■ DIRECTIONS:
Retype, exactly and completely, the listing that comes next, skipping its images.

■ THE DATA:
━━━━

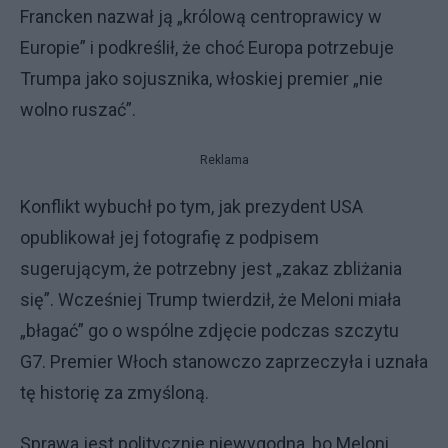
Francken nazwał ją „królową centroprawicy w
Europie” i podkreślił, że choć Europa potrzebuje
Trumpa jako sojusznika, włoskiej premier „nie
wolno ruszać”.
Reklama
Konflikt wybuchł po tym, jak prezydent USA
opublikował jej fotografię z podpisem
sugerującym, że potrzebny jest „zakaz zbliżania
się”. Wcześniej Trump twierdził, że Meloni miała
„błagać” go o wspólne zdjęcie podczas szczytu
G7. Premier Włoch stanowczo zaprzeczyła i uznała
tę historię za zmyśloną.
Sprawa jest politycznie niewygodna, bo Meloni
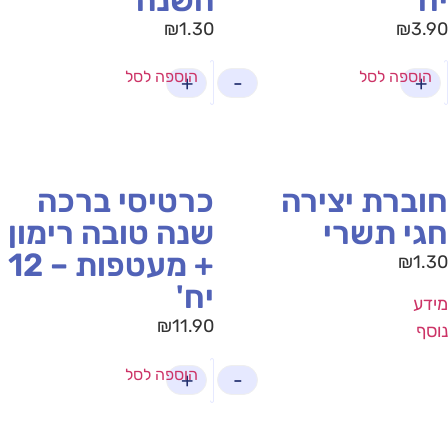
₪
1.30
₪
3.
הוספה לסל
הוספה לסל
+
-
+
וברת יצירה
כרטיסי ברכה
גי תשרי
שנה טובה רימון
+ מעטפות – 12
₪
1.
יח'
דע
₪
11.90
סף
הוספה לסל
+
-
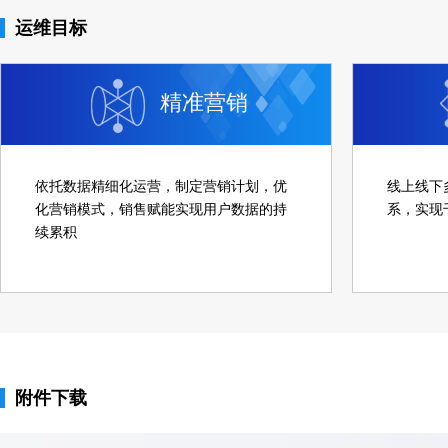
运维目标
精准营销
依托数据精细化运营，制定营销计划，优
线上线下
化营销模式，销售赋能实现用户数据的持
系，实现
续累积
附件下载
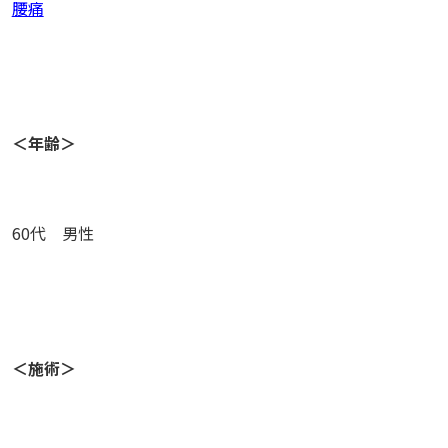
腰痛
＜年齢＞
60代 男性
＜施術＞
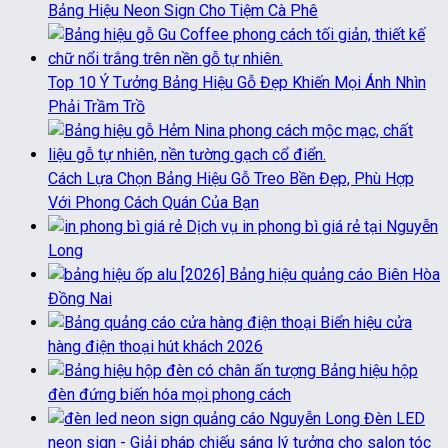
Bảng Hiệu Neon Sign Cho Tiệm Cà Phê
Top 10 Ý Tưởng Bảng Hiệu Gỗ Đẹp Khiến Mọi Ánh Nhìn
Phải Trầm Trồ
Cách Lựa Chọn Bảng Hiệu Gỗ Treo Bền Đẹp, Phù Hợp
Với Phong Cách Quán Của Bạn
Dịch vụ in phong bì giá rẻ tại Nguyễn
Long
[2026] Bảng hiệu quảng cáo Biên Hòa
Đồng Nai
Biển hiệu cửa
hàng điện thoại hút khách 2026
Bảng hiệu hộp
đèn đứng biến hóa mọi phong cách
Đèn LED
neon sign - Giải pháp chiếu sáng lý tưởng cho salon tóc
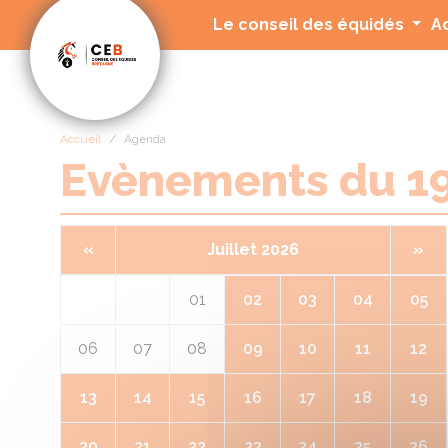
Panneau de gestion des cookies
Le conseil des équidés
A
Accueil
Agenda
Evènements du 1
«
Juillet 2026
»
01
02
03
04
05
06
07
08
09
10
11
12
13
14
15
16
17
18
19
20
21
22
23
24
25
26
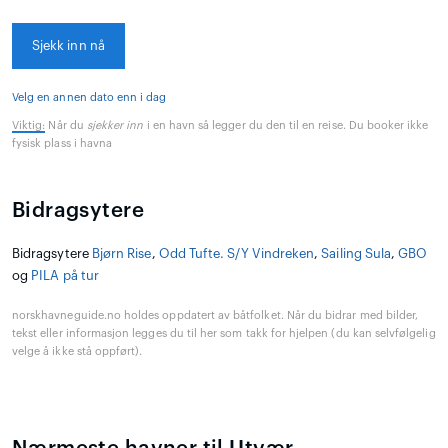
Sjekk inn nå
Velg en annen dato enn i dag
Viktig:
Når du
sjekker inn
i en havn så legger du den til en reise. Du booker ikke
fysisk plass i havna
Bidragsytere
Bidragsytere
Bjørn Rise
,
Odd Tufte. S/Y Vindreken
,
Sailing Sula
,
GBO
og
PILA på tur
norskhavneguide.no holdes oppdatert av båtfolket. Når du bidrar med bilder,
tekst eller informasjon legges du til her som takk for hjelpen (du kan selvfølgelig
velge å ikke stå oppført).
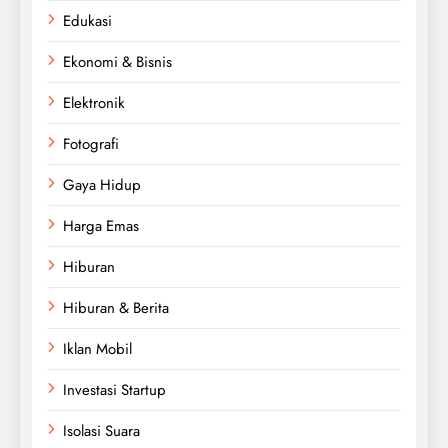
Edukasi
Ekonomi & Bisnis
Elektronik
Fotografi
Gaya Hidup
Harga Emas
Hiburan
Hiburan & Berita
Iklan Mobil
Investasi Startup
Isolasi Suara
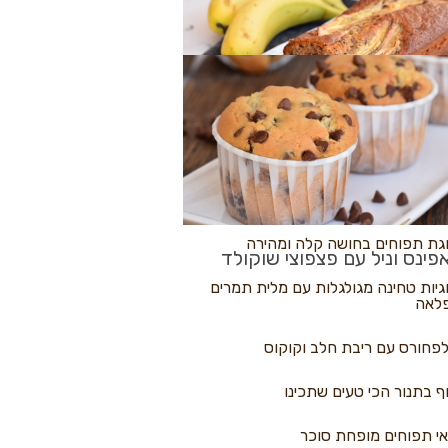
לולי פיצה
גת בננות
 נקראים
גת תפוחים בחושה קלה ומהירה
פינס וניל עם פצפוצי שוקולד
גיות טחינה מגולגלות עם מלית תמרים
לאה
פחורס עם ריבת חלב וקוקוס
ף בתנור הכי טעים שתכינו
י תפוחים מופחת סוכר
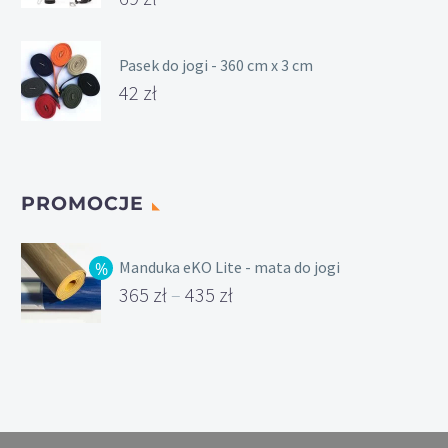
Pasek do jogi - 360 cm x 3 cm
42
zł
PROMOCJE
Manduka eKO Lite - mata do jogi
365
zł
–
435
zł
Zakres
cen:
od
365 zł
do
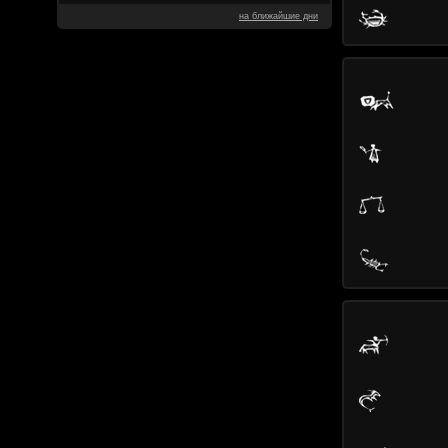
на ближайшие дни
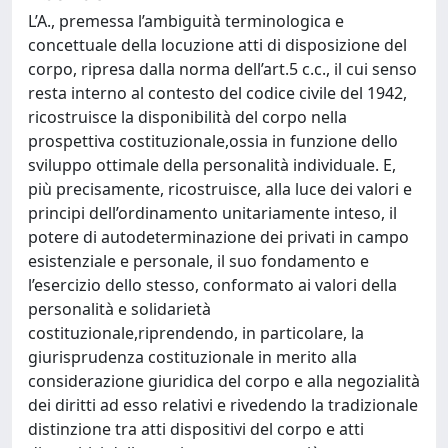
L’A., premessa l’ambiguità terminologica e
concettuale della locuzione atti di disposizione del
corpo, ripresa dalla norma dell’art.5 c.c., il cui senso
resta interno al contesto del codice civile del 1942,
ricostruisce la disponibilità del corpo nella
prospettiva costituzionale,ossia in funzione dello
sviluppo ottimale della personalità individuale. E,
più precisamente, ricostruisce, alla luce dei valori e
principi dell’ordinamento unitariamente inteso, il
potere di autodeterminazione dei privati in campo
esistenziale e personale, il suo fondamento e
l’esercizio dello stesso, conformato ai valori della
personalità e solidarietà
costituzionale,riprendendo, in particolare, la
giurisprudenza costituzionale in merito alla
considerazione giuridica del corpo e alla negozialità
dei diritti ad esso relativi e rivedendo la tradizionale
distinzione tra atti dispositivi del corpo e atti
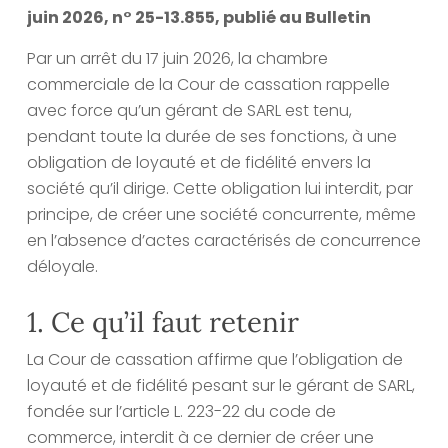
juin 2026, n° 25-13.855, publié au Bulletin
Par un arrêt du 17 juin 2026, la chambre
commerciale de la Cour de cassation rappelle
avec force qu’un gérant de SARL est tenu,
pendant toute la durée de ses fonctions, à une
obligation de loyauté et de fidélité envers la
société qu’il dirige. Cette obligation lui interdit, par
principe, de créer une société concurrente, même
en l’absence d’actes caractérisés de concurrence
déloyale.
1. Ce qu’il faut retenir
La Cour de cassation affirme que l’obligation de
loyauté et de fidélité pesant sur le gérant de SARL,
fondée sur l’article L. 223-22 du code de
commerce, interdit à ce dernier de créer une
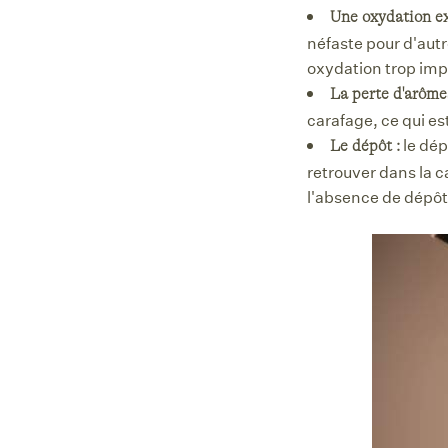
Une oxydation ex
néfaste pour d'autr
oxydation trop impo
La perte d'arôme
carafage, ce qui est
le dép
Le dépôt :
retrouver dans la c
l'absence de dépôt 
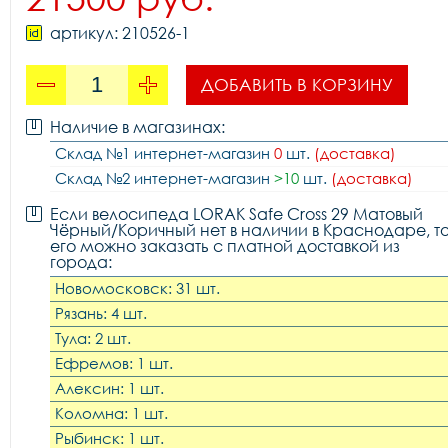
артикул: 210526-1
ДОБАВИТЬ В КОРЗИНУ
Наличие в магазинах:
Склад №1 интернет-магазин
0
шт.
(доставка)
Склад №2 интернет-магазин
>10
шт.
(доставка)
Если велосипеда LORAK Safe Cross 29 Матовый
Чёрный/Коричный нет в наличии в Краснодаре, т
его можно заказать с платной доставкой из
города:
Новомосковск: 31 шт.
Рязань: 4 шт.
Тула: 2 шт.
Ефремов: 1 шт.
Алексин: 1 шт.
Коломна: 1 шт.
Рыбинск: 1 шт.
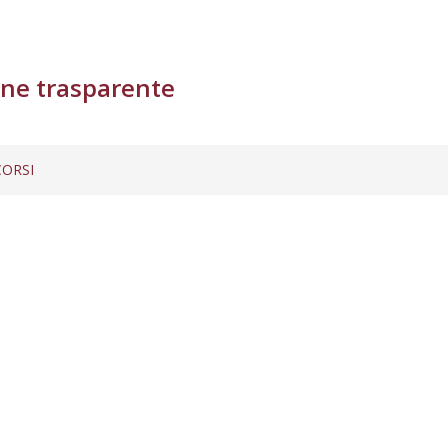
ne trasparente
ORSI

━━━━

■ RESULT:
Francken nazwał ją „królową centroprawicy w
Europie” i podkreślił, że choć Europa potrzebuje
Trumpa jako sojusznika, włoskiej premier „nie
wolno ruszać”.
Reklama
Konflikt wybuchł po tym, jak prezydent USA
opublikował jej fotografię z podpisem
sugerującym, że potrzebny jest „zakaz zbliżania
się”. Wcześniej Trump twierdził, że Meloni miała
„błagać” go o wspólne zdjęcie podczas szczytu
G7. Premier Włoch stanowczo zaprzeczyła i uznała
tę historię za zmyśloną.
Sprawa jest politycznie niewygodna, bo Meloni
₪
1.30
₪
3.
הוספה לסל
הוספה לסל
+
-
+
וברת יצירה
כרטיסי ברכה
גי תשרי
שנה טובה רימון
+ מעטפות – 12
₪
1.
יח'
דע
₪
11.90
סף
הוספה לסל
+
-
运维目标
精准营销
依托数据精细化运营，制定营销计划，优
线上线下
化营销模式，销售赋能实现用户数据的持
系，实现
续累积
附件下载
腰痛
＜年齢＞
60代 男性
＜施術＞
Bảng Hiệu Neon Sign Cho Tiệm Cà Phê
Top 10 Ý Tưởng Bảng Hiệu Gỗ Đẹp Khiến Mọi Ánh Nhìn
Phải Trầm Trồ
Cách Lựa Chọn Bảng Hiệu Gỗ Treo Bền Đẹp, Phù Hợp
Với Phong Cách Quán Của Bạn
Dịch vụ in phong bì giá rẻ tại Nguyễn
Long
[2026] Bảng hiệu quảng cáo Biên Hòa
Đồng Nai
Biển hiệu cửa
hàng điện thoại hút khách 2026
Bảng hiệu hộp
đèn đứng biến hóa mọi phong cách
Đèn LED
neon sign - Giải pháp chiếu sáng lý tưởng cho salon tóc
Panneau de gestion des cookies
Le conseil des équidés
A
Accueil
Agenda
Evènements du 1
«
Juillet 2026
»
01
02
03
04
05
06
07
08
09
10
11
12
13
14
15
16
17
18
19
20
21
22
23
24
25
26
Sjekk inn nå
Velg en annen dato enn i dag
Viktig:
Når du
sjekker inn
i en havn så legger du den til en reise. Du booker ikke
fysisk plass i havna
Bidragsytere
Bidragsytere
Bjørn Rise
,
Odd Tufte. S/Y Vindreken
,
Sailing Sula
,
GBO
og
PILA på tur
norskhavneguide.no holdes oppdatert av båtfolket. Når du bidrar med bilder,
tekst eller informasjon legges du til her som takk for hjelpen (du kan selvfølgelig
velge å ikke stå oppført).
Edukasi
Ekonomi & Bisnis
Elektronik
Fotografi
Gaya Hidup
Harga Emas
Hiburan
Hiburan & Berita
Iklan Mobil
Investasi Startup
Isolasi Suara
לולי פיצה
גת בננות
 נקראים
גת תפוחים בחושה קלה ומהירה
פינס וניל עם פצפוצי שוקולד
גיות טחינה מגולגלות עם מלית תמרים
לאה
פחורס עם ריבת חלב וקוקוס
ף בתנור הכי טעים שתכינו
י תפוחים מופחת סוכר
Pasek do jogi - 360 cm x 3 cm
42
zł
PROMOCJE
Manduka eKO Lite - mata do jogi
365
zł
–
435
zł
Zakres
cen:
od
365 zł
do
на ближайшие дни
L’A., premessa l’ambiguità terminologica e
concettuale della locuzione atti di disposizione del
corpo, ripresa dalla norma dell’art.5 c.c., il cui senso
resta interno al contesto del codice civile del 1942,
ricostruisce la disponibilità del corpo nella
prospettiva costituzionale,ossia in funzione dello
sviluppo ottimale della personalità individuale. E,
più precisamente, ricostruisce, alla luce dei valori e
principi dell’ordinamento unitariamente inteso, il
potere di autodeterminazione dei privati in campo
esistenziale e personale, il suo fondamento e
l’esercizio dello stesso, conformato ai valori della
personalità e solidarietà
costituzionale,riprendendo, in particolare, la
giurisprudenza costituzionale in merito alla
considerazione giuridica del corpo e alla negozialità
dei diritti ad esso relativi e rivedendo la tradizionale
distinzione tra atti dispositivi del corpo e atti
juin 2026, n° 25-13.855, publié au Bulletin
Par un arrêt du 17 juin 2026, la chambre
commerciale de la Cour de cassation rappelle
avec force qu’un gérant de SARL est tenu,
pendant toute la durée de ses fonctions, à une
obligation de loyauté et de fidélité envers la
société qu’il dirige. Cette obligation lui interdit, par
principe, de créer une société concurrente, même
en l’absence d’actes caractérisés de concurrence
déloyale.
1. Ce qu’il faut retenir
La Cour de cassation affirme que l’obligation de
loyauté et de fidélité pesant sur le gérant de SARL,
fondée sur l’article L. 223-22 du code de
commerce, interdit à ce dernier de créer une
Une oxydation ex
néfaste pour d'autr
oxydation trop impo
La perte d'arôme
carafage, ce qui est
le dép
Le dépôt :
retrouver dans la c
l'absence de dépôt 
артикул: 210526-1
ДОБАВИТЬ В КОРЗИНУ
Наличие в магазинах:
Склад №1 интернет-магазин
0
шт.
(доставка)
Склад №2 интернет-магазин
>10
шт.
(доставка)
Если велосипеда LORAK Safe Cross 29 Матовый
Чёрный/Коричный нет в наличии в Краснодаре, т
его можно заказать с платной доставкой из
города:
Новомосковск: 31 шт.
Рязань: 4 шт.
Тула: 2 шт.
Ефремов: 1 шт.
Алексин: 1 шт.
Коломна: 1 шт.
Рыбинск: 1 шт.
ne trasparente
ORSI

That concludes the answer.